Or il apparaît que le huitième fils en cause est... une fille. Stupeur, désarroi, confusion : jamais on n’a vu pareille incongruité.
Trop tard ; la transmission s’est accomplie au profit de la petite Eskarina. Elle entame son apprentissage sous la houlette rétive de la sorcière Mémé Ciredutemps...
"

L'histoire commence donc dans un village paumé où un mage arrive pour transmettre son bourdon (sorte de sceptre des mages) au huitième fils d'un huitième fils, sauf que le fils en question d'avère être une fille, or, les filles ne peuvent pas être mages -ou, pour être plus exact, on n'en a jamais vues-, tout au plus sorcière. Cependant, cette fillette veut quand même devenir mage et aidée de sa grand-mère elles vont tenter d'entrer dans l'école des mages.

Il s'agit donc ici du troisième tome des Annales du Disque-Monde de Terry Pratchett, et pour le moment, c'est celui que j'ai préféré. Tout comme les autres, c'est bien écrit, riche en jeux de mots, etc, mais, nous ne retrouvons plus les mêmes personnages (mais nous retournons dans la ville Ankh-Morpork) et il y a un peu moins d'aventure et de batailles que dans les deux tomes précédents, ce qui a probablement joué dans ma meilleure appréciation de ce troisième opus.

En tout cas, je vais continuer ma lecture de cette série parce que décidemment, j'aime bien !

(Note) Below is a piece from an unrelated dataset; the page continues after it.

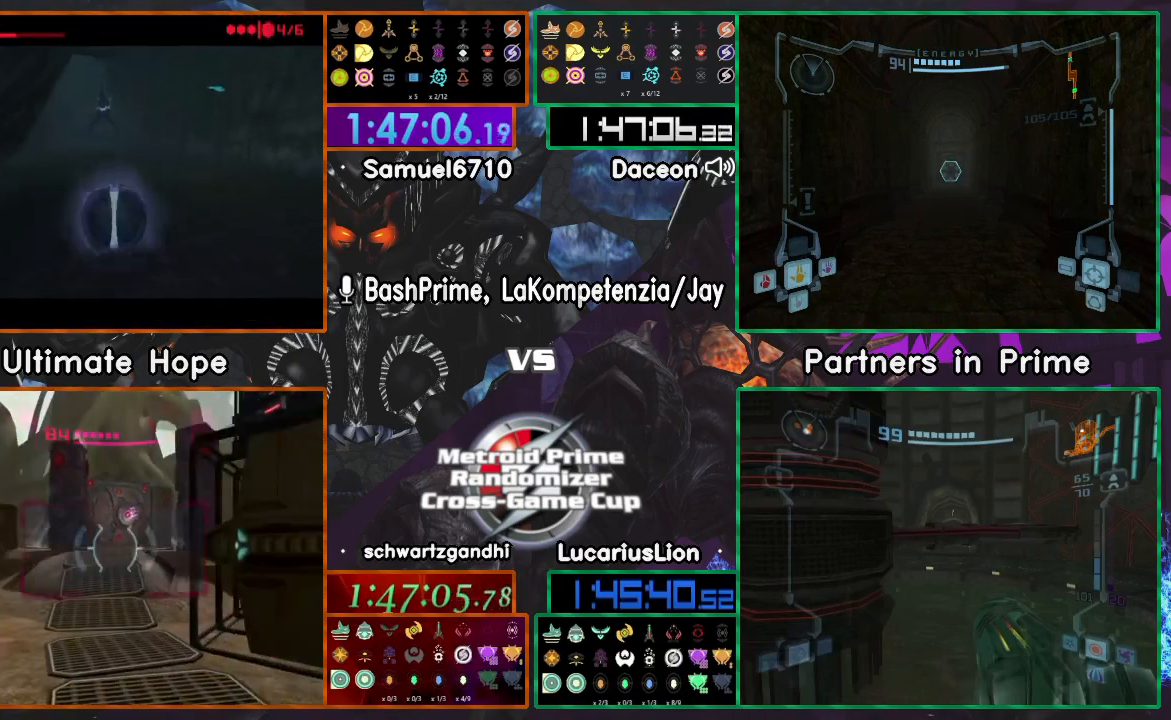
{"dt_ms": 500, "buttons": [], "left_stick": "center", "right_stick": "center", "events": [[50, "A", "down"], [150, "left_stick", "center"], [233, "A", "up"], [350, "left_stick", "right"], [417, "left_stick", "center"]]}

Rosa Candida, Audur Ava Olafsdottir (2010)

"Le jeune Arnljótur va quitter la maison, son frère jumeau autiste, son vieux père octogénaire, et les paysages crépusculaires de laves couvertes de lichens. Sa mère a eu un accident de voiture. Mourante dans le tas de ferraille, elle a trouvé la force de téléphoner aux siens et de donner quelques tranquilles recommandations à son fils qui aura écouté sans s’en rendre compte les dernières paroles d’une mère adorée. Un lien les unissait : le jardin et la serre où elle cultivait une variété rare de Rosa candida à huit pétales. C’est là qu’Arnljótur aura aimé Anna, une amie d’un ami, un petit bout de nuit, et l’aura mise innocemment enceinte."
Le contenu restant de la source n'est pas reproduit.